Manuel de terrain de l’armée sur les perturbations civiles de 1972
Immédiatement avant mon arrivée à la CIAD, le plan de perturbation civile du département de l’armée (nom de code : Garden Plot), alors classifié, a été publié. Plan de perturbation civile du département de l’armée (nom de code : Garden Plot) a été publié le 10 septembre 1968. Par une étrange coïncidence qui s’est produite plus tard, l’auteur de Garden Plot et le premier chef du DCDPO pour lequel j’ai travaillé était le général George R. Mather. Après le divorce de mon frère Dick, le fils de Mather est devenu le beau-père de ma nièce et de mon neveu. Le bon général a pris sa retraite de l’armée en même temps que moi. Cependant, alors que je suis parti avec le grade de sergent, il a terminé sa brillante carrière militaire avec quatre étoiles après avoir quitté le DCDPO pour prendre la tête du commandement sud de l’armée.

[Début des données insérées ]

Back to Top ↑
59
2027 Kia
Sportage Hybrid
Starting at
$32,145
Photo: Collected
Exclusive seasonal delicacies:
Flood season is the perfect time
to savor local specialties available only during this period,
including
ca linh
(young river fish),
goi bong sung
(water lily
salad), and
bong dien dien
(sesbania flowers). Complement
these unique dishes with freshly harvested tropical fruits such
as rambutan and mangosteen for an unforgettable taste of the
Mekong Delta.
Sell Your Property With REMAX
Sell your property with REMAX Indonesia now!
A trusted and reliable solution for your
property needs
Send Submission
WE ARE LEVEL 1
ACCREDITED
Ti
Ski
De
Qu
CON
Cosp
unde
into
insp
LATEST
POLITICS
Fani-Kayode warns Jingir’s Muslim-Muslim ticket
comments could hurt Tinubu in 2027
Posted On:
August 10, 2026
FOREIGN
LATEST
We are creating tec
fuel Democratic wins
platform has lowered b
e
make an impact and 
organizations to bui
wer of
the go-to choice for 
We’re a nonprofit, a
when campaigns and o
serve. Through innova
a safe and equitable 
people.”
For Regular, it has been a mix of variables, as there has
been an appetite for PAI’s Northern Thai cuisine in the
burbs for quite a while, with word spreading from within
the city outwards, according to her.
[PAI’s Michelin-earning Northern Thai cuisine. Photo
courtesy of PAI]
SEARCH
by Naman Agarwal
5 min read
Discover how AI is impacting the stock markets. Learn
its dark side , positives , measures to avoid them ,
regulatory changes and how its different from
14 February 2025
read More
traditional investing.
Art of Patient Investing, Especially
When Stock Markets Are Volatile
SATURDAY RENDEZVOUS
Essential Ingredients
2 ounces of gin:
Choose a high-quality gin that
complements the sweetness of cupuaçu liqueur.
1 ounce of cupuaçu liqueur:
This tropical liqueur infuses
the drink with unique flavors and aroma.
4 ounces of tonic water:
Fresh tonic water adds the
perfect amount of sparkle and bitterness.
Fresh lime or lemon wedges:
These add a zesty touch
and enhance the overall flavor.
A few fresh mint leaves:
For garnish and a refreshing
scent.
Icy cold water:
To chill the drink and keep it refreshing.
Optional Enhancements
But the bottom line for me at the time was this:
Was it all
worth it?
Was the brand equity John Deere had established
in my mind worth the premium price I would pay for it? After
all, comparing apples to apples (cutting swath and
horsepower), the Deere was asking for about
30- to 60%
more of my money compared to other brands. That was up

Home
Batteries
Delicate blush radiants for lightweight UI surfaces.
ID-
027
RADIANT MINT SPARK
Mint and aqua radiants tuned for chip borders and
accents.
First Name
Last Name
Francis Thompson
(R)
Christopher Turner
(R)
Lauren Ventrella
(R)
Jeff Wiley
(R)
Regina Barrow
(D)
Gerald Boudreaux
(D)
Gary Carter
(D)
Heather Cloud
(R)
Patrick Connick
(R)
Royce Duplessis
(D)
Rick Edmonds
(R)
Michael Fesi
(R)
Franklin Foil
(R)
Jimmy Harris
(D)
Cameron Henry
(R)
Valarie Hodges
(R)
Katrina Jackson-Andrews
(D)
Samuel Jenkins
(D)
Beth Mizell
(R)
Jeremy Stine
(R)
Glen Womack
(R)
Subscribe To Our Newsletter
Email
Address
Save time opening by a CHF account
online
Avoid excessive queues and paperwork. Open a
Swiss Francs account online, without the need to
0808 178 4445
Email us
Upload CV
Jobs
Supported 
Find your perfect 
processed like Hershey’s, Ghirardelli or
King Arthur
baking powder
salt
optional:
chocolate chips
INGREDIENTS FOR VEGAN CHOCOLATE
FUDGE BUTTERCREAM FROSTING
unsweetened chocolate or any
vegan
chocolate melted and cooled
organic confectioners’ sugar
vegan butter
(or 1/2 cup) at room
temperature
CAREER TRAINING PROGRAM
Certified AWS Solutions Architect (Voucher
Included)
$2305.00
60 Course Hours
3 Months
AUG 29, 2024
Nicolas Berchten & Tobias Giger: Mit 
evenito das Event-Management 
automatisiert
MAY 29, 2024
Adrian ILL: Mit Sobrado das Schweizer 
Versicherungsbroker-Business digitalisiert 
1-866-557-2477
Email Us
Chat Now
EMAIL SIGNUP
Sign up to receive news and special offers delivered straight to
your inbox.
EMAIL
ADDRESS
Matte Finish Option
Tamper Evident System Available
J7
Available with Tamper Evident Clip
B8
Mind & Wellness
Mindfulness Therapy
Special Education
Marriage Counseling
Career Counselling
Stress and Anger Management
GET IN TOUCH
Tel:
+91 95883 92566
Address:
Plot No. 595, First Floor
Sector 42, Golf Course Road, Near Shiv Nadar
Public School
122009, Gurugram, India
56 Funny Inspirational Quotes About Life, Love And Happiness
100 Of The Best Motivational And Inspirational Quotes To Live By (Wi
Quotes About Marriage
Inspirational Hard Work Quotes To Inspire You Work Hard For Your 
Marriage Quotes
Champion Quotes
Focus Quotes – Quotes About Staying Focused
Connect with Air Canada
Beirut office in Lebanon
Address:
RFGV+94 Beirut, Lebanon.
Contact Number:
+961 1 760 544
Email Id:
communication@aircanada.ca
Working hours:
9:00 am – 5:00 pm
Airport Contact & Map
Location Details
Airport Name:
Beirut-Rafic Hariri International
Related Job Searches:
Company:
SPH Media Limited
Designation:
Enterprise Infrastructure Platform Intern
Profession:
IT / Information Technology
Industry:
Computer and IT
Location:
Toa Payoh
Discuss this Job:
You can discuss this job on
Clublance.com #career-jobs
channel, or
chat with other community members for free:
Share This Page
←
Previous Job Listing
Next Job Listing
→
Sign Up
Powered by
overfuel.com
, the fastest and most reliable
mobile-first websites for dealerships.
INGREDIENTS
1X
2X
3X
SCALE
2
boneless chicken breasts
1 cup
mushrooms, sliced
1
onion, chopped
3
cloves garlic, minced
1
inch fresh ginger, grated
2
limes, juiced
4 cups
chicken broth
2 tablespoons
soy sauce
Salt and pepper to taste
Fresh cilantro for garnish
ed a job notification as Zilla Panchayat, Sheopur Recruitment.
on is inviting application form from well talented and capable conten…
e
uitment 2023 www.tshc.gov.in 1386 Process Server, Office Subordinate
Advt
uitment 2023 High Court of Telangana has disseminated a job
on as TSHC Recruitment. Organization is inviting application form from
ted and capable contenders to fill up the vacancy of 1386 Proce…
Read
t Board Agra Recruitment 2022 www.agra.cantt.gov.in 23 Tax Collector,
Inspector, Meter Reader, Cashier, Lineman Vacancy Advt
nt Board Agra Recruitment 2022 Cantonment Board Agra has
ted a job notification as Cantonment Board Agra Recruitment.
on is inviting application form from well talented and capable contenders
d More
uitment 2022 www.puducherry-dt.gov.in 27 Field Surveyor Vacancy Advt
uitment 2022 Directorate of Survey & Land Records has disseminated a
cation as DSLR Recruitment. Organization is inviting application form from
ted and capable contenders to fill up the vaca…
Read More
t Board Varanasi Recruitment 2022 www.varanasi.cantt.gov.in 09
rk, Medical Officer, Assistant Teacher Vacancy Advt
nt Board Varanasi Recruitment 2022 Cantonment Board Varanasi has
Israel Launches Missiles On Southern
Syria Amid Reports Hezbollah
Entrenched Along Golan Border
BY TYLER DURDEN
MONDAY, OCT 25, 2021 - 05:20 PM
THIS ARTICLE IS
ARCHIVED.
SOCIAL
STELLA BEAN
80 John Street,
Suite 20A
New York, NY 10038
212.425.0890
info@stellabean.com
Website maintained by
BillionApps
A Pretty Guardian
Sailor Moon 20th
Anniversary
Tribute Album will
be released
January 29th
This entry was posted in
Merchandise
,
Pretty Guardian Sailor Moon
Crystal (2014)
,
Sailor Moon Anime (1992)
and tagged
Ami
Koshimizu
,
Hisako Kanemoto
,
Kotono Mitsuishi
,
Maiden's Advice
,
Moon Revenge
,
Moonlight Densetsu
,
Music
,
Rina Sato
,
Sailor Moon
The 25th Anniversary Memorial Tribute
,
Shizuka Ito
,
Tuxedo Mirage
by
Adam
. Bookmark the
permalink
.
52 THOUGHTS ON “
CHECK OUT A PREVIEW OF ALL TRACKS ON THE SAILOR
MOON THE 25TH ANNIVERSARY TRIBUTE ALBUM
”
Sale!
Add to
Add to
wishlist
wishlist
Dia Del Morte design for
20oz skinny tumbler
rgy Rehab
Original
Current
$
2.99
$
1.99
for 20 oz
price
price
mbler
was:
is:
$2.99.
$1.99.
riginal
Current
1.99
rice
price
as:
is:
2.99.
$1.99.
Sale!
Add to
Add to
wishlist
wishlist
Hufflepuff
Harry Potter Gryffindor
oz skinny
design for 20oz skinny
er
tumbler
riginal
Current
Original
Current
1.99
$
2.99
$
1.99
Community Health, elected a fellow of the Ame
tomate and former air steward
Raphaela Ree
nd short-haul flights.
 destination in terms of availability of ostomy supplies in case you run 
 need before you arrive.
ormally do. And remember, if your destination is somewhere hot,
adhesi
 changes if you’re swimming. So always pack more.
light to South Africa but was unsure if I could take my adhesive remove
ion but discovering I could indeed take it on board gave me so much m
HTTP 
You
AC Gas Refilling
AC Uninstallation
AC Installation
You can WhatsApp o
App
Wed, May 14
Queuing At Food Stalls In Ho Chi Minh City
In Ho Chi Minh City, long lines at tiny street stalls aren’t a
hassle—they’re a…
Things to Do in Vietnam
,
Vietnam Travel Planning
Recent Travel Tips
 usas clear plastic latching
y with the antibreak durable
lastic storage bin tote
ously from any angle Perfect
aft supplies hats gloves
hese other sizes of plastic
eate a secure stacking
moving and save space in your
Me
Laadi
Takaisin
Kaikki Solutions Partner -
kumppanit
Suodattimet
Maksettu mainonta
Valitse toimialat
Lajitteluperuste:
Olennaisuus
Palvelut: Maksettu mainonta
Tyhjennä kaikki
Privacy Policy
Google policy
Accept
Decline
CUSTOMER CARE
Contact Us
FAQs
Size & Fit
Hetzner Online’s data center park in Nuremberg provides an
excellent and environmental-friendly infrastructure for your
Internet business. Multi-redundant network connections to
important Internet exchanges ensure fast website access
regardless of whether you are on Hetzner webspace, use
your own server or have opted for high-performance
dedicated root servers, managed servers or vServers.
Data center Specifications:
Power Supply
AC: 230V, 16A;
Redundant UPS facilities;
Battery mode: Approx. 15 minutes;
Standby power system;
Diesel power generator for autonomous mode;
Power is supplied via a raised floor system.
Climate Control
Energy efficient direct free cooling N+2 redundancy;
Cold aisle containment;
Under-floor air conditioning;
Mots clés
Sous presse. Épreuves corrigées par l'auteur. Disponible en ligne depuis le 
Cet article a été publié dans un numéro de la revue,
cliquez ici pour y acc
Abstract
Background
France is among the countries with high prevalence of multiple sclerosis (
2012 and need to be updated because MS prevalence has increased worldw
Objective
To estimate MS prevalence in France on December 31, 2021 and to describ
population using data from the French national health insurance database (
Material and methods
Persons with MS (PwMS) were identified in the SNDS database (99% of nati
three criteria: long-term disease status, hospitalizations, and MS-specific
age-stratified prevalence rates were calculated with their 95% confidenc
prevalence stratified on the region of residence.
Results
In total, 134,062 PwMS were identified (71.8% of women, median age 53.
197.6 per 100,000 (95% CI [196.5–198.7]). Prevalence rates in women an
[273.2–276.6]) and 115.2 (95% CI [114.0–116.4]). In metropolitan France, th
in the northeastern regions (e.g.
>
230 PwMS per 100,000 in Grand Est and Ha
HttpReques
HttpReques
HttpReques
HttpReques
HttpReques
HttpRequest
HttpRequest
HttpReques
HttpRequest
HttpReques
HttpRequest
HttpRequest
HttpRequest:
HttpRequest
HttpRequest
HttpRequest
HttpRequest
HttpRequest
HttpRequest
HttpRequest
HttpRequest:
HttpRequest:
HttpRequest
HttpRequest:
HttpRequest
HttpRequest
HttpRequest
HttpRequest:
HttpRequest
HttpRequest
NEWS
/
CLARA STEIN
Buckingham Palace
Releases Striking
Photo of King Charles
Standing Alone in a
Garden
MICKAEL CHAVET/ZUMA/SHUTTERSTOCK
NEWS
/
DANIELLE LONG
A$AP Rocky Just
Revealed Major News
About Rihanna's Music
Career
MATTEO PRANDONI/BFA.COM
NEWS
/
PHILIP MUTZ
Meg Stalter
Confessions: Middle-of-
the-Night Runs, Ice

Lorsque j’ai commencé à travailler à la CIAD en novembre 1968, on m’a confié la tâche d’examiner les renseignements nationaux relatifs à la probabilité que le DCDPO soit à nouveau invité à déployer des troupes dans les villes américaines. Dans ce contexte, j’ai été chargé de fournir les renseignements dont le DCDPO avait besoin à des fins de planification et d’opérations. Mon régime de lecture pour cette tâche comprenait des documents gouvernementaux classifiés qui étaient principalement et volumineusement produits par le FBI et, dans une moindre mesure, par l’armée. J’ai constaté que les sources ouvertes et non classifiées étaient généralement plus utiles que les sources classifiées pour déterminer si et quand les troupes de l’armée régulière devaient être alertées en vue d’un éventuel déploiement.
Au milieu des années 70, j’étais de retour à la vie civile et le pays était devenu beaucoup plus calme. J’imagine que le DCDPO s’est éteint avec le temps et qu’il faudra attendre un demi-siècle pour que le pays connaisse à nouveau les troubles civils généralisés du début des années 2020.